11th August

The Corpse

Gary and Hannah made the discovery when they were renovating their first home, a 1950s three-bedroom semi-detached in a quiet city suburb. First they found the sealed cupboard under the stairs: this was a bonus, as they needed all the storage space they could get. Then they prised open the door and found the corpse. Thankfully things had progressed far beyond the decomposition stage: only a skeleton, clad in a few shreds of dark suit, remained. A wisp or two of silk around the cervical vertebrae indicated that the skeleton had once sported a tie.

The police were relaxed about the matter, especially when they saw where the corpse was located and how it was dressed.

‘We get a lot of these,’ the lead detective told the anxious couple, ‘especially in houses of this vintage. No, the circumstances are not suspicious. What we have here is a classic example of the forgotten bank manager.

‘You’re too young to remember,’ he continued, ‘but back in the 1960s banks didn’t have the terrible reputation they have today. They didn’t tempt you with easy credit, encourage you to buy things you didn’t want and couldn’t afford and then sell you more credit at higher rates of interest to service your debts. No, no, your local bank manager then was a figure of common sense and irreproachable probity. He was there to guide you in the careful conduct of your financial affairs, always recommending thrift and prudence.
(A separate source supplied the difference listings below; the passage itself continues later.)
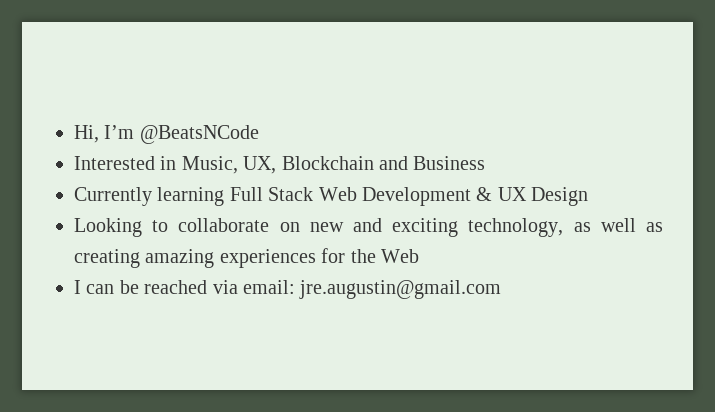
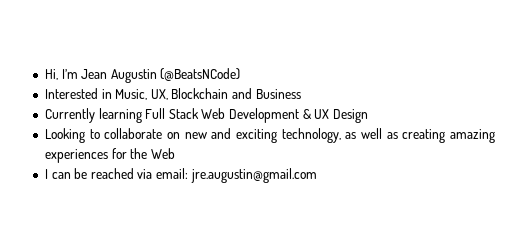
[139,125,259,144] @BeatsNCode -> [81,68,241,83] Jean Augustin (@BeatsNCode)

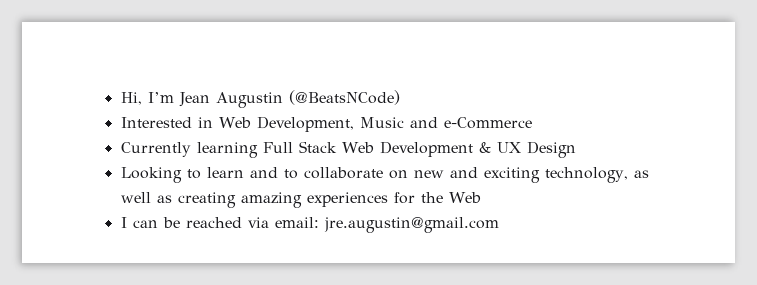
[115,88,301,100] Music, UX, Blockchain and Business -> [218,116,532,132] Web Development, Music and e-Commerce
(100, 134) none -> [206,167,298,179] learn and to

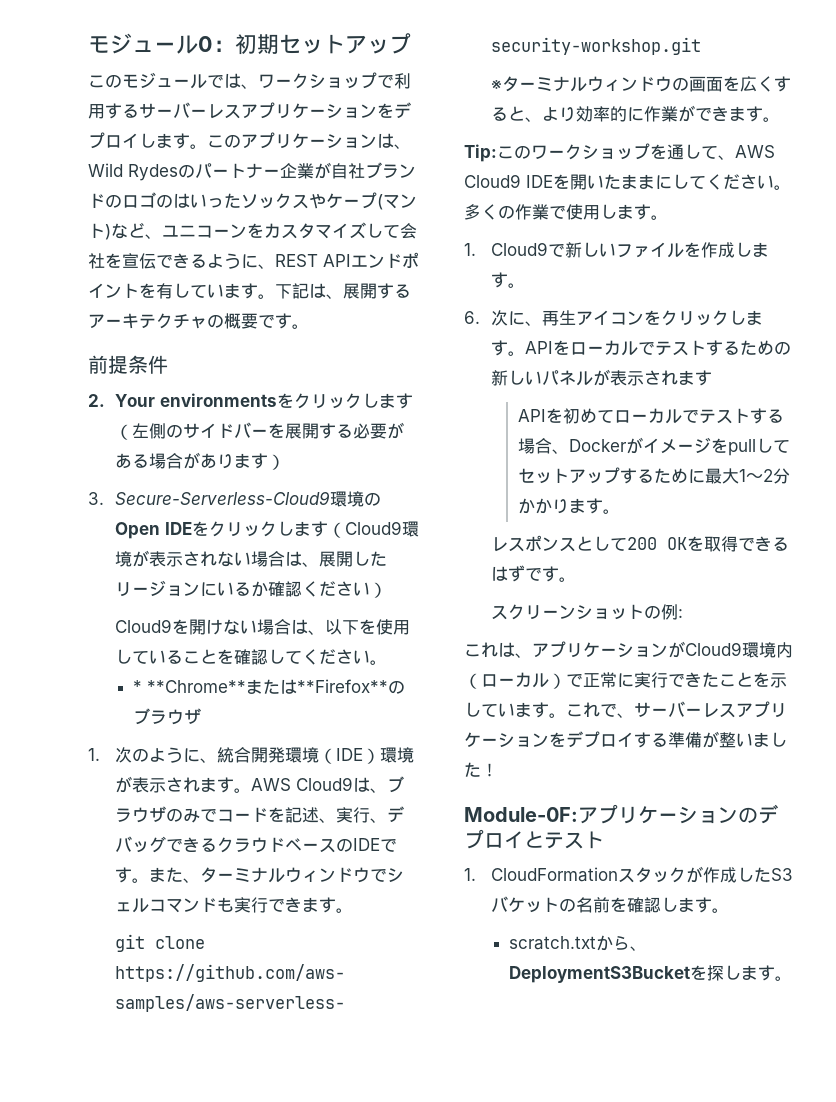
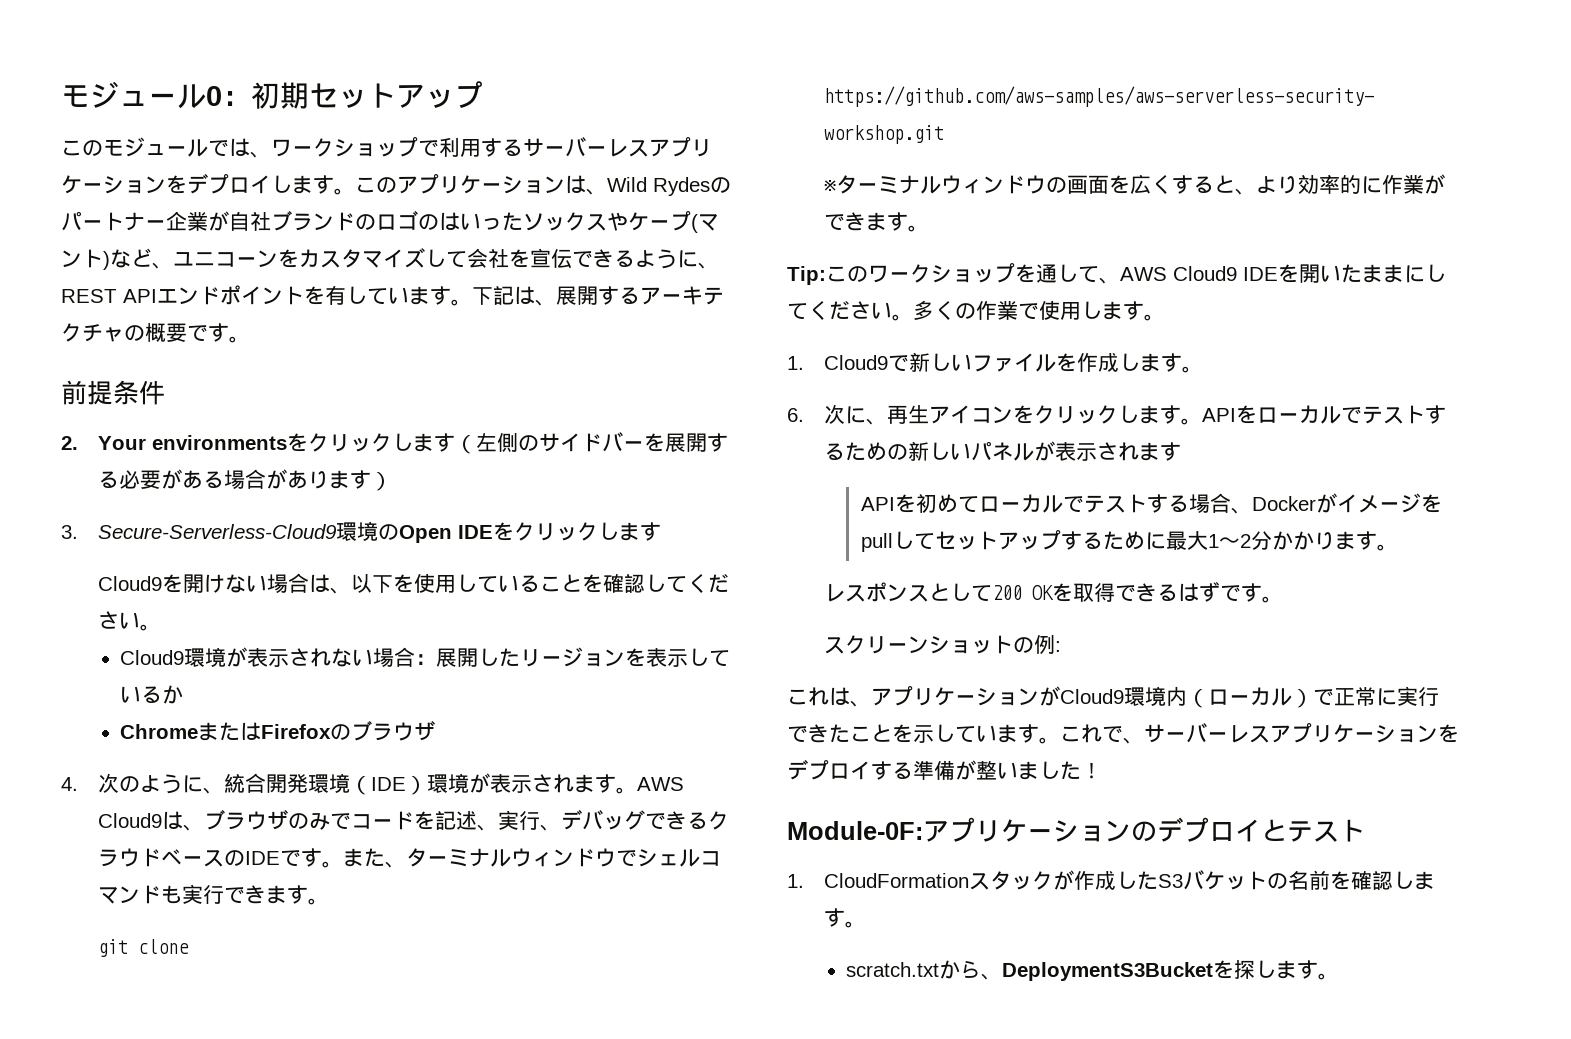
[327,521,419,538] [114,550,387,567] [114,580,387,598] （Cloud9環境が表示されない場合は、展開したリージョンにいるか確認ください） -> (661, 531) none
[133,679,389,694] * **Chrome**または**Firefox** -> [120,647,731,668] [120,685,184,704] [120,722,332,741] Cloud9環境が表示されない場合：展開したリージョンを表示しているか // ChromeまたはFirefox
[88,748,100,761] 1. -> [61,777,78,791] 4.

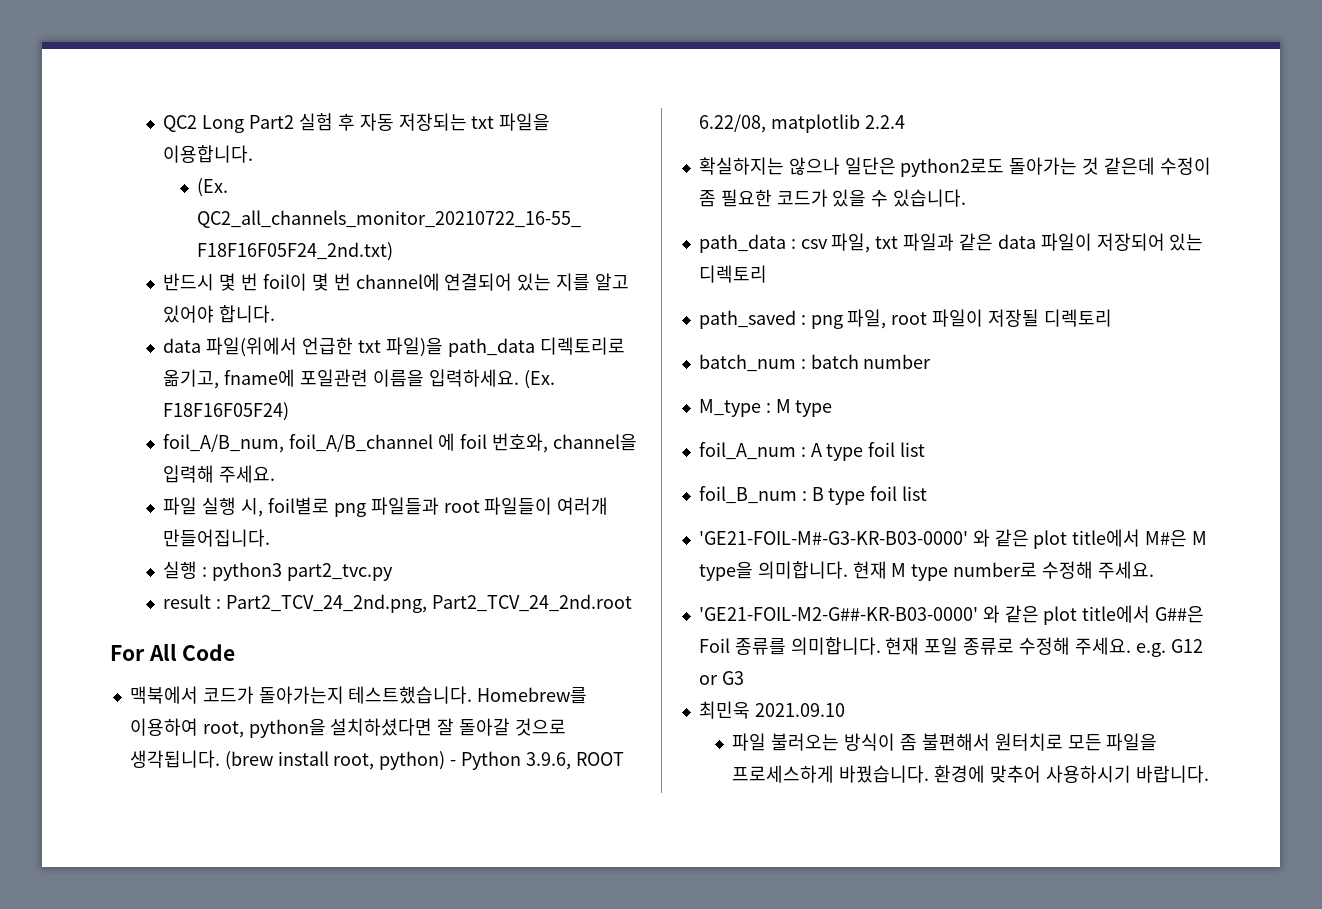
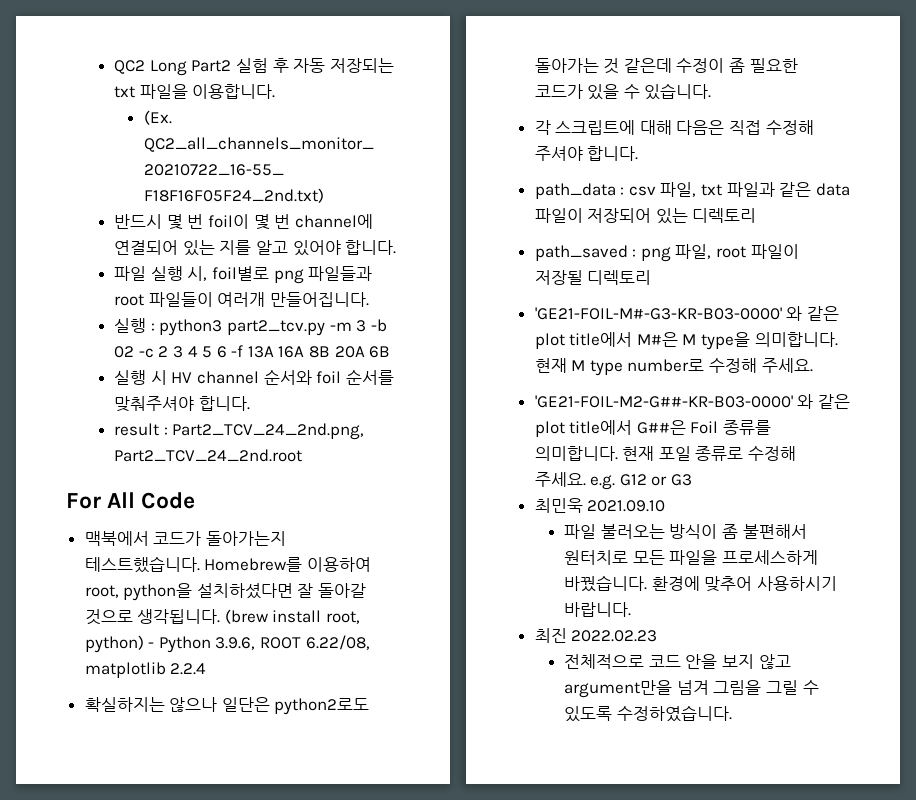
[163,337,625,357] [163,369,555,389] [163,402,290,421] [163,433,637,453] [163,465,276,483] // data 파일(위에서 언급한 txt 파일)을 path_data 디렉토리로 옮기고, fname에 포일관련 이름을 입력하세요. (Ex. F18F16F05F24) // foil_A/B_num, foil_A/B_channel 에 foil 번호와, channel을 입력해 주세요. -> (397, 247) none
[286,563,393,581] part2_tvc.py -> [226,319,387,336] [114,345,391,358] [114,369,394,385] [114,396,250,412] part2_tcv.py -m 3 -b 02 -c 2 3 4 5 6 -f 13A 16A 8B 20A 6B // 실행 시 HV channel 순서와 foil 순서를 맞춰주셔야 합니다.
(967, 198) none -> [534,120,814,135] [534,146,639,161] // 각 스크립트에 대해 다음은 직접 수정해 주셔야 합니다.
[698,354,932,372] [698,399,833,417] [698,442,926,461] [698,486,928,505] // batch_num : batch number // M_type : M type // foil_A_num : A type foil list // foil_B_num : B type foil list -> (652, 277) none
(1209, 774) none -> [534,628,658,643] [564,654,791,669] [564,680,819,698] [564,705,732,722] // 최진 2022.02.23 // 전체적으로 코드 안을 보지 않고 argument만을 넘겨 그림을 그릴 수 있도록 수정하였습니다.

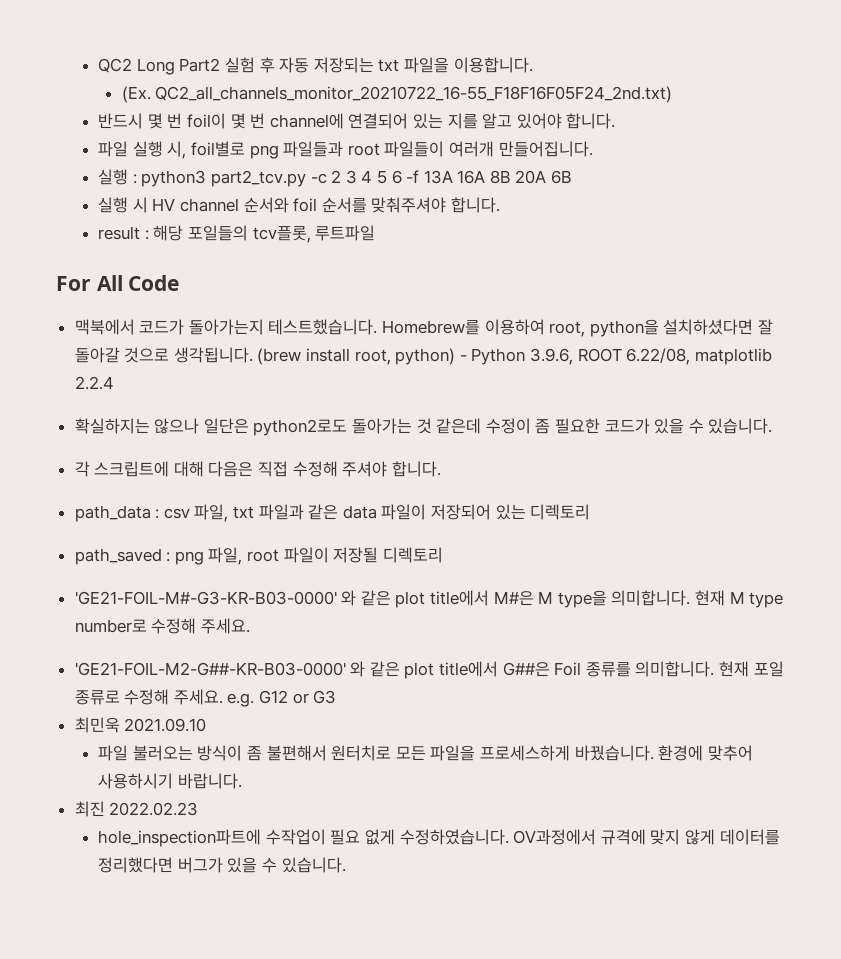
[329,319,387,332] [114,346,135,358] -m 3 -b 02 -> (306, 178) none
[172,423,365,440] [114,449,303,462] Part2_TCV_24_2nd.png, Part2_TCV_24_2nd.root -> [153,225,376,243] 해당 포일들의 tcv플롯, 루트파일
[564,654,791,669] [564,680,819,698] [564,705,732,722] 전체적으로 코드 안을 보지 않고 argument만을 넘겨 그림을 그릴 수 있도록 수정하였습니다. -> [98,829,780,847] [98,857,346,873] hole_inspection파트에 수작업이 필요 없게 수정하였습니다. OV과정에서 규격에 맞지 않게 데이터를 정리했다면 버그가 있을 수 있습니다.

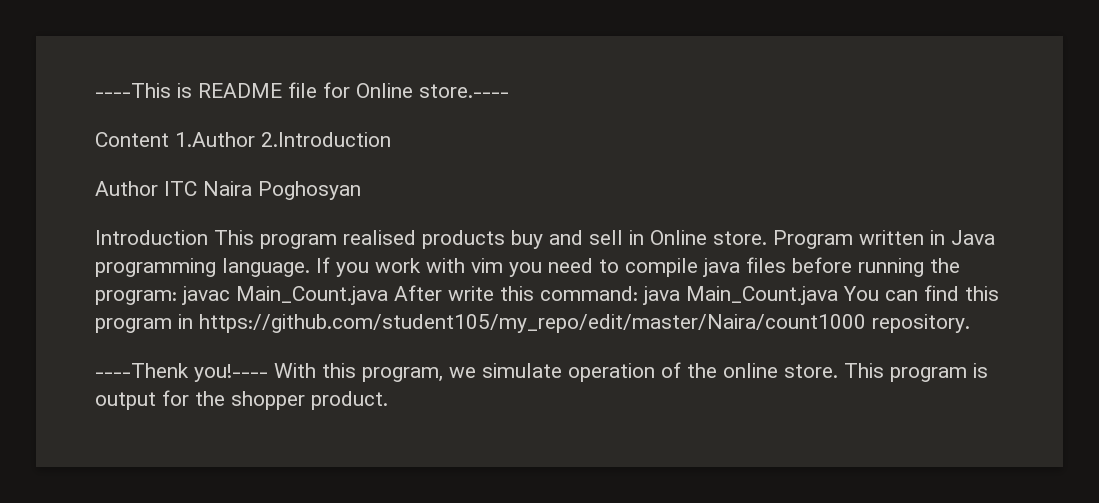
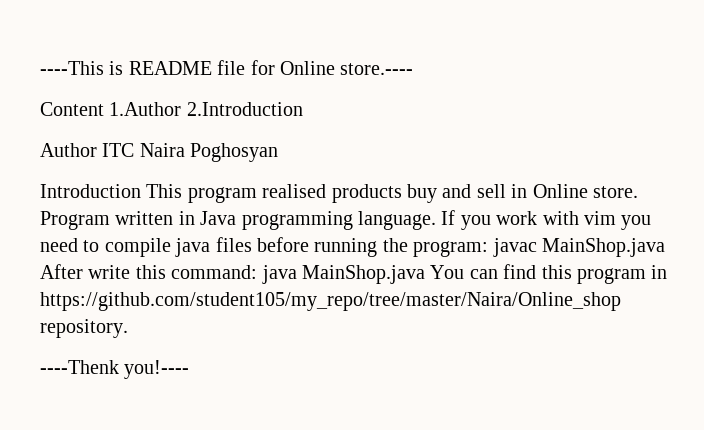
[236,286,388,305] Main_Count.java -> [541,238,665,257] MainShop.java
[686,286,838,305] Main_Count.java -> [302,265,425,284] MainShop.java
[199,314,866,333] https://github.com/student105/my_repo/edit/master/Naira/count1000 -> [40,292,621,311] https://github.com/student105/my_repo/tree/master/Naira/Online_shop
[274,362,988,382] [95,390,388,410] With this program, we simulate operation of the online store. This program is output for the shopper product. -> (190, 369) none

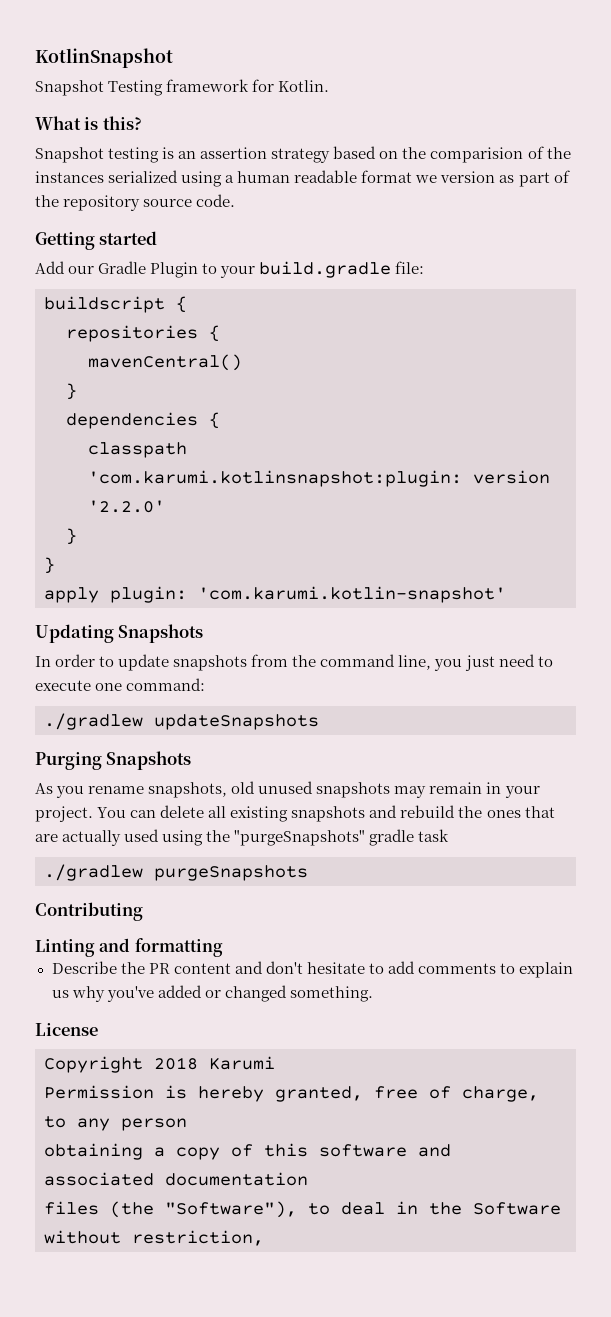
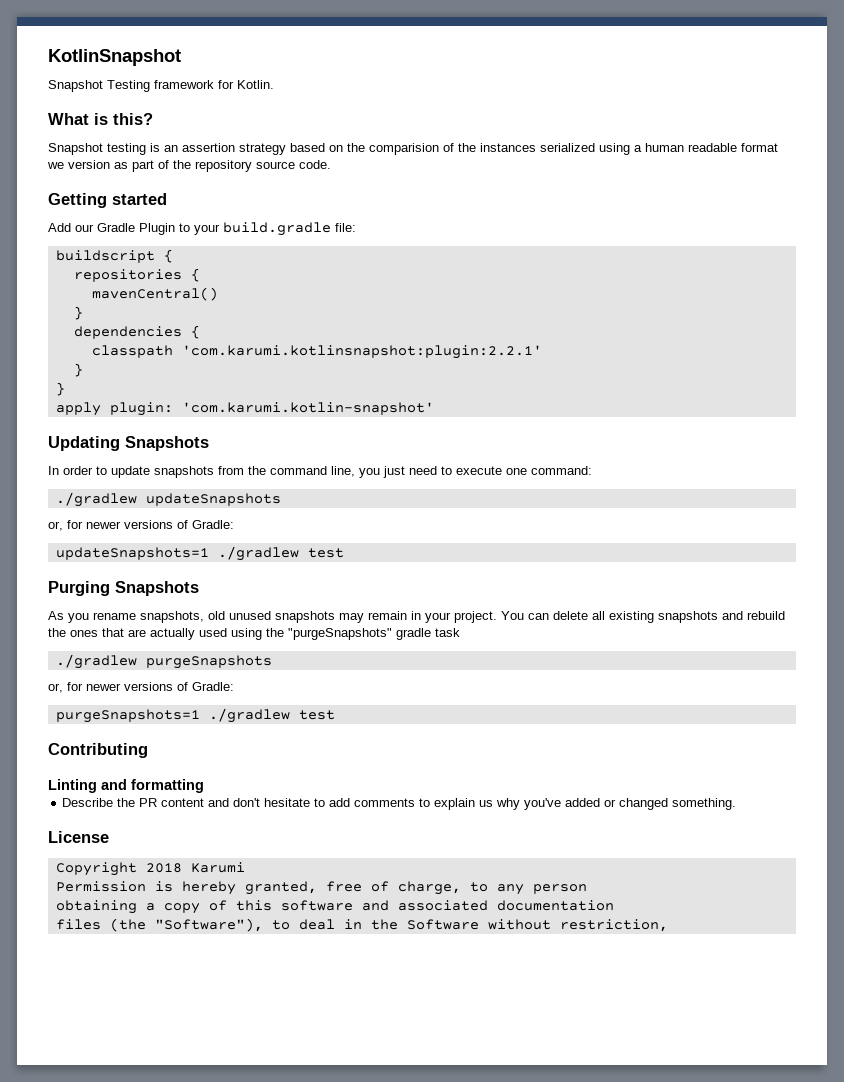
[88,470,550,487] [88,500,165,513] 'com.karumi.kotlinsnapshot:plugin: version '2.2.0' -> [181,345,542,359] 'com.karumi.kotlinsnapshot:plugin:2.2.1'
(319, 722) none -> [48,520,234,531] [55,546,344,561] // or, for newer versions of Gradle: // updateSnapshots=1 ./gradlew test
(308, 873) none -> [48,682,234,693] [55,708,335,723] // or, for newer versions of Gradle: // purgeSnapshots=1 ./gradlew test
‘There was a big advertising campaign on television, as a result of which people took to keeping a bank manager in the cupboard under the stairs, so that they could bring him out and ask his advice whenever they needed it. A great innovation, but over time values changed. Society learned to despise thrift and embrace extravagance, and these domesticated bank managers became unfashionable. Some were decommissioned. Others, like this one, were simply forgotten. Please don’t worry. You’re not responsible.’

Gary and Hannah did wonder about attending the funeral of the man they thought of, after his removal from the premises, as ‘their’ bank man- ager. But they led busy lives, and instead went on holiday to Spain while the painters were in.